With the power of instant search, any teacher can precisely choose the devices they want to control; however in large deployments, selecting the wrong set of devices is a possibility. This is where the new Limited Access Roles in the Systems Manager dashboard come into play. School IT staff can prevent mistakes and simplify the educator’s experience by defining roles relevant to their needs.
At a high level, a teacher is unlikely to manage Apple MDM certificates in the Meraki Dashboard. They are more likely to want to control the specific classes of iPads, leaving the advanced options to administrators. Using Meraki’s tagging concept, teaching staff can be assigned the groups of devices they will work with.

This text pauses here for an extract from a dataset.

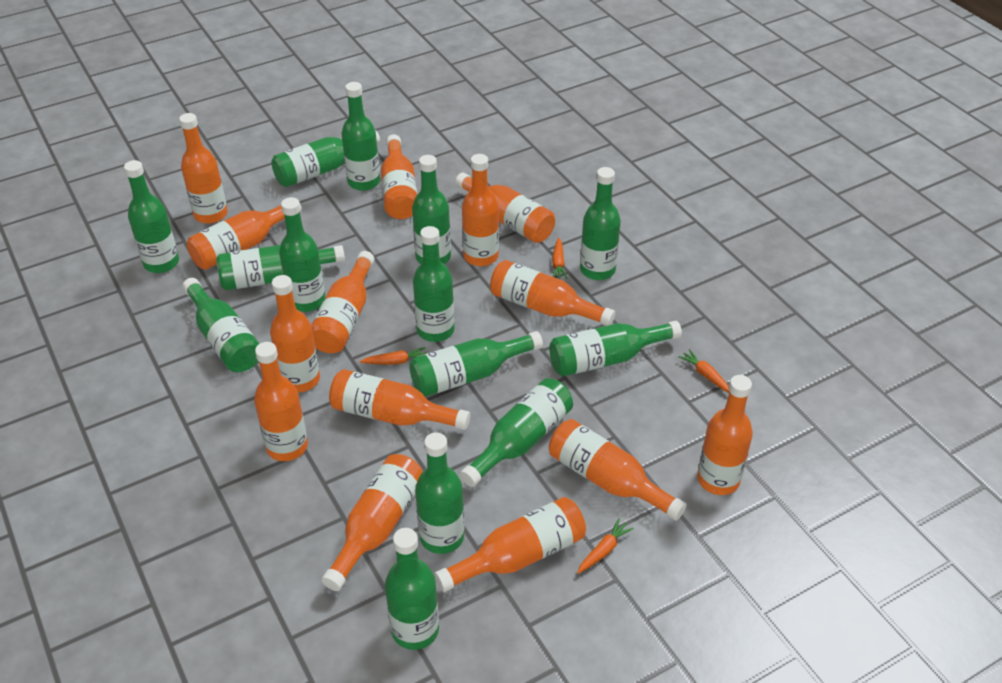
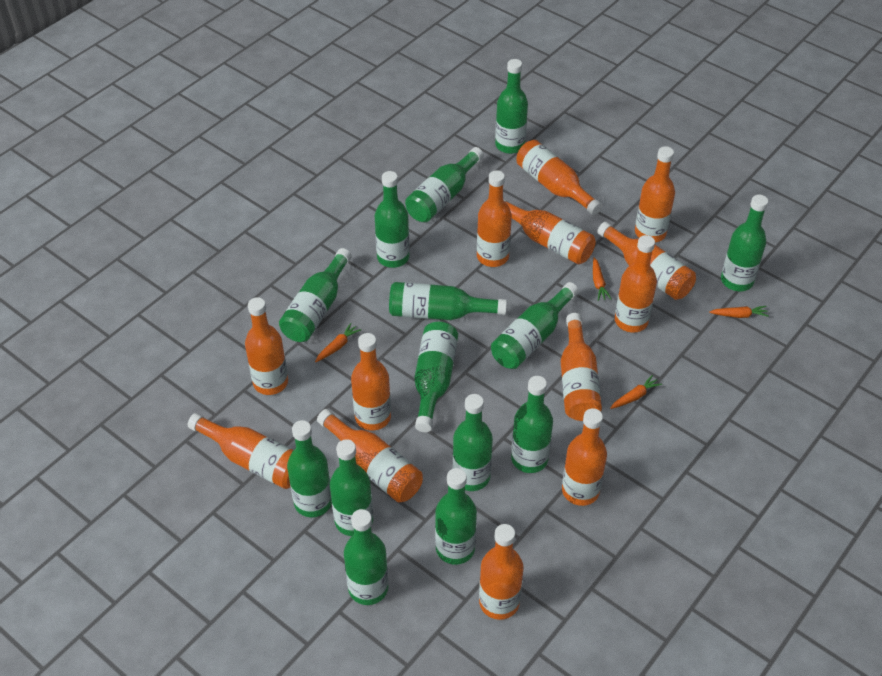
orange bottle: 14 -> 13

Tags can be updated dynamically, for example by time. This allows for teachers to be given control of different sets of devices depending on their schedule. Time is only one of the many dynamic tags available in Systems Manager, with others such as location, or the owner also being available. Further information is available here
Show and tell
AirPlay is great for allowing teachers to easily display their screens to the whole class, but what about students? This ease of use can become a problem without control. How do you prevent students from taking control of unsecured AppleTV devices? Securing them with a password provides access control but has other problems. How do you allow students to use AirPlay when you want, but prevent access when you don’t?
AirPlay settings can be pre-provisioned in Systems Manager so that student iOS devices have all the settings ready to use, including password.
This prevents students being given the password, while making the teacher’s life easier as all the settings are ready to use on the class devices, not just their own. They can select the student’s device they wish display, choose their classroom from the drop down, and click AirPlay.
Combining this functionality with app lock allows a teacher to have the whole class focused on their fellow student’s screen, not distracted by their own.
You will need this
Some of us here in the Meraki office remember carrying heavy bags laden with books. Worse, we remember getting in trouble for having left one behind! Fortunately students today are looked after by Systems Manager with the Backpack feature.
Backpack can automatically download files and content to devices, storing it for use. Not only does digital content delivery take the strain off young shoulders, but it ensures that nothing gets left behind and only the most up-to-date material is available for learning.
Along with documents, lesson plans, and test results delivered via Backpack; the Meraki MDM app provides students access to a library of managed apps. Students can have core apps automatically pushed to their device, but collections of extra curricula content can be offered. Again, managed through powerful tags, individual students, classes, or sets of devices, can be given the exact content they need.
A TA for every classroom
Putting educators first, while not limiting the powerful creative potential of technology, is an essential goal of making our schools ready for the future. With Systems Manager’s new features, you have a new Teacher’s Assistant helping you manage the digital classroom.